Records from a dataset

--*--

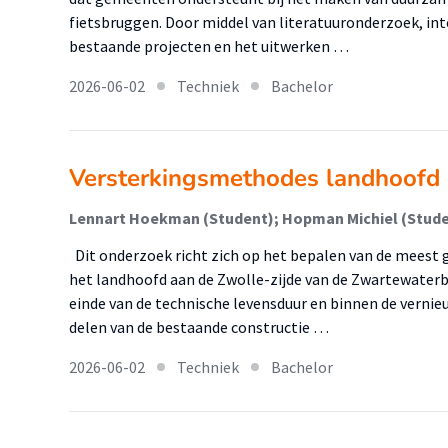
fietsbruggen. Door middel van literatuuronderzoek, int
bestaande projecten en het uitwerken …
2026-06-02
Techniek
Bachelor
Versterkingsmethodes landhoofd
Lennart Hoekman (Student); Hopman Michiel (Stud
Dit onderzoek richt zich op het bepalen van de meest
het landhoofd aan de Zwolle-zijde van de Zwartewaterbr
einde van de technische levensduur en binnen de vern
delen van de bestaande constructie …
2026-06-02
Techniek
Bachelor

--*--

EXERCISE: Please write out only the lines from the one containing "bestaande projecten en het uitwerken …" to the end of the records above, exactly, both ends included.

FINISHED EXERCISE:
bestaande projecten en het uitwerken …
2026-06-02
Techniek
Bachelor
Versterkingsmethodes landhoofd
Lennart Hoekman (Student); Hopman Michiel (Stud
Dit onderzoek richt zich op het bepalen van de meest
het landhoofd aan de Zwolle-zijde van de Zwartewaterbr
einde van de technische levensduur en binnen de vern
delen van de bestaande constructie …
2026-06-02
Techniek
Bachelor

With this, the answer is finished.